Since the previous approach is approximate for estimating the power consumption (relying though on an accurate computational complexity analysis), we also performed a more thorough and accurate power consumption analysis based on the full digital design of the DBP-SSF DSP suitable for ASIC implementation. The power consumed by the DBP-SSF 1 is calculated to be ~200 W after 1200 km transmission distance. Although these values are high, they are within practically achievable limits, as shown by comparison with the power consumption of the commercially available Intel 18-core Xeon processor chip, which is 165 W. The power consumption for the DBP-SSF 3 is more than three times higher compared to the power consumed by the DBP-SSF 1 for a 1200 km transmission distance. Thus, while the performance gains from the DBP-SSF with this step size is greater, its use is limited to a distance of 400 km in order to remain relatively close to the 165 W power limit. These results were obtained without intensive optimization and can be further enhanced by optimizing the circuit at the algorithmic level and reducing the total required number of steps-per-span. The results presented with this second specific approach were based on an ASIC technology designed in 45-nm CMOS. Nonetheless, switching from 45-nm to 22-nm CMOS technology node, the power can be reduced almost 2.5 times, as suggested in [12] .
CONCLUSION
In this study, a filter-bank based OS-OFDM transceiver is presented as a possible solution to the design considerations for integrating the DSP chip in the limited package space of a CFP-DCO with low power consumption. Its computational complexity was compared with the computational complexity of a conventional transceiver. It is shown that the filter-bank based OS-OFDM transceiver can provide a DSP complexity reduction of over 40% compared to the conventional one.

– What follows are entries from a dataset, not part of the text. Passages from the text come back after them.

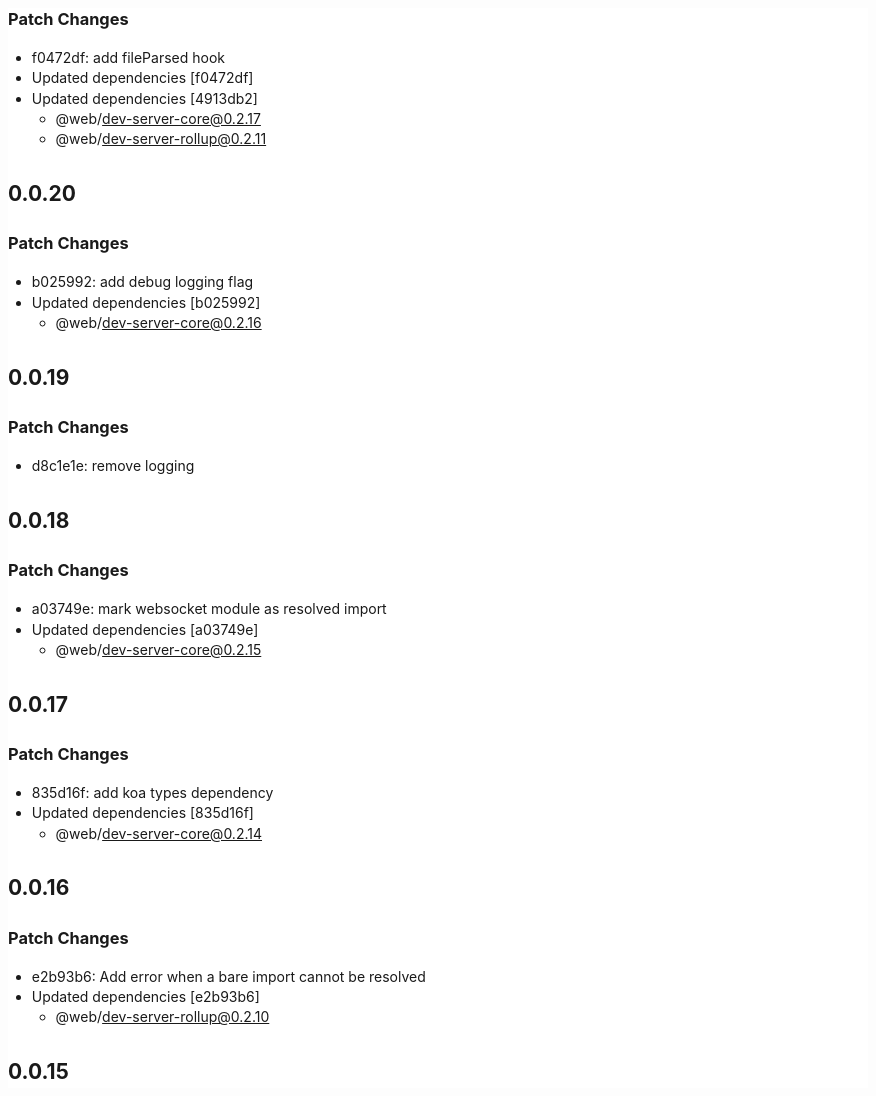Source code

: ### Patch Changes

- f0472df: add fileParsed hook
- Updated dependencies [f0472df]
- Updated dependencies [4913db2]
  - @web/dev-server-core@0.2.17
  - @web/dev-server-rollup@0.2.11

## 0.0.20

### Patch Changes

- b025992: add debug logging flag
- Updated dependencies [b025992]
  - @web/dev-server-core@0.2.16

## 0.0.19

### Patch Changes

- d8c1e1e: remove logging

## 0.0.18

### Patch Changes

- a03749e: mark websocket module as resolved import
- Updated dependencies [a03749e]
  - @web/dev-server-core@0.2.15

## 0.0.17

### Patch Changes

- 835d16f: add koa types dependency
- Updated dependencies [835d16f]
  - @web/dev-server-core@0.2.14

## 0.0.16

### Patch Changes

- e2b93b6: Add error when a bare import cannot be resolved
- Updated dependencies [e2b93b6]
  - @web/dev-server-rollup@0.2.10

## 0.0.15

Given that the filter-bank based OS-OFDM DSP provides only linear compensation, the study was extended by estimating the computational complexity and power consumption of three different nonlinear equalizers, namely the IVSTF-NLE, the DBP-SSF 1 and the DBP-SSF 3 . The results reveal that the computational complexity of the DBP-SSF 1 is slightly lower compared to the IVSTF-NLE, in terms of the required number of real multiplications, whereas the DBP-SSF 3 is almost three times more complex compared to the previous two. Considering the power consumption comparison, the IVSTF-NLE consumes slightly more compared to DBP-SSF 1 which is in agreement with the computational complexity analysis. The power consumption of the latter is close to the power limit of 165 W (comparable to that of the high performance Intel 18-core Xeon processor) after 1200 km, while the DBP-SSF 3 consumes prohibitively high power exceeding the ~600 W. Therefore, given the stringent requirements for the CFP-DCO transceivers, it is apparent, based on our results, that a lot of effort should be focused on power consumption reduction of the DSP chip implementation when nonlinear compensation techniques are taken into account, which might come at the expense of the transmission performance (as measured in reach increase).